Module sensitivity

Expand description

ONE sensitivity operator (#935): every “how does the fit move?” question is the same solve.

At a penalized optimum the stationarity condition g(β̂; t) = 0 makes every sensitivity of the fit one object — the factored fitted curvature applied to a perturbation of the score:

  ∂β̂/∂t = −H⁻¹ · ∂g/∂t

for ANY perturbation channel t: smoothing parameters (the REML outer gradient), case weights (ALO / leave-one-out / Cook’s distance), responses (data attribution). One identity, read off in whichever direction a diagnostic needs it.

Before this, the tree computed H⁻¹· in independent dialects with independent factorizations — AloFactoredHessian (runtime.rs), an ift_dbeta_drho_from_solver solve-closure and a separate coned variant (evidence.rs), and the projected pseudo-inverse of the rank-deficient LAML kernel (unified.rs) — so each site had to answer on its own the question that actually causes bugs: which inverse is “H⁻¹”? The large-scale fix 0dc469bd and the #901 layer-2 investigation are both incidents of two sites answering differently.

FitSensitivity is the single answer. It is built once at the optimum from whichever factored form the solver already has — a faer Cholesky factor, a raw lower-triangular (arrow-Schur) factor, or the projected pseudo-inverse U · M⁻¹ · Uᵀ (the #752/#901 intrinsic-quotient convention) — and every consumer asks it, never a factor directly. Consumers therefore cannot disagree about the inverse, and every batching/cone improvement made inside FitSensitivity::apply_multi is inherited by all of them at once.

The channels, each a one-line restatement of the identity above:

mode_response — −H⁻¹ ∂g/∂t, the REML outer gradient’s ∂β̂/∂ρ (evidence ift_dbeta_drho).
mode_response_coned — the same response confined to its cone of influence (#779); the lazy/local form the smoothing-correction IFT uses.
leverage_block — H⁻¹Xᵀ, whose column i is at once ALO’s per-row solve and the case/response channel.
case_deletion — dfbetas + Cook’s distance, the leave-one-out channel, one scaled column of H⁻¹Xᵀ each.

What is deliberately NOT folded in: the matrix-free hop.solve_multi (PCG/GPU), the constrained kernel K_T = K_S − K_S Aᵀ(A K_S Aᵀ)⁻¹A K_S, and alo.rs’s zero-copy StableSolver loop.
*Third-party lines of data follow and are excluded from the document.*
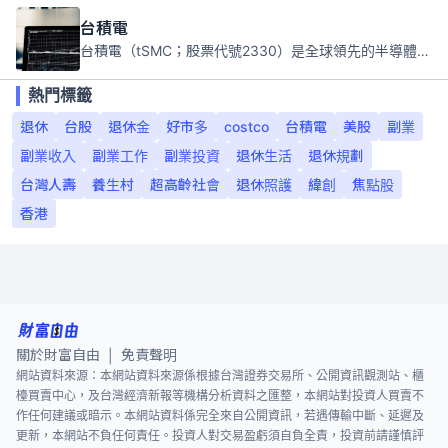
台積電
台積電（tSMC；股票代號2330）是全球領先的半導體代工公司，成立於1987年，總部位於台灣新竹。且已於美國、日本、德國及中國設廠，台積電是全球首家專業積體電路製造服務公司，也是全球最先進和最大規模的半導體代工廠。
熱門標籤
退休
台股
退休金
好市多
costco
台積電
美股
副業
副業收入
副業工作
副業投資
退休生活
退休規劃
台灣人壽
養生村
超高齡社會
退休照護
緯創
焦點股
香港
關於財富自由
免責聲明
|
網站資料來源：本網站資料來源係根據台灣證券交易所、公開資訊觀測站、櫃
檯買賣中心，及台灣經濟新報等機構分析資料之匯整，本網站對投資人買賣不
作任何建議或暗示。本網站資料係完全來自公開資訊，若遇傳輸中斷、延遲及
更新，本網站不負任何責任。投資人對交易盈虧須自負全責，投資前請謹慎評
Those are distinct inverse representations, not duplicate spellings of the same factored inverse — routing them through here would regress performance and couple unrelated concerns rather than remove the bug class.

Structs§

CaseDeletionInfluence: Exact (Gaussian) / one-step (GLM) case-deletion influence produced by FitSensitivity::case_deletion. See that method for the identities.
FitSensitivity: The one sensitivity operator built at the optimum. See module docs.

Enums§

FittedInverse: The fitted curvature in whichever factored form the solver produced — the SINGLE place that knows how to invert it.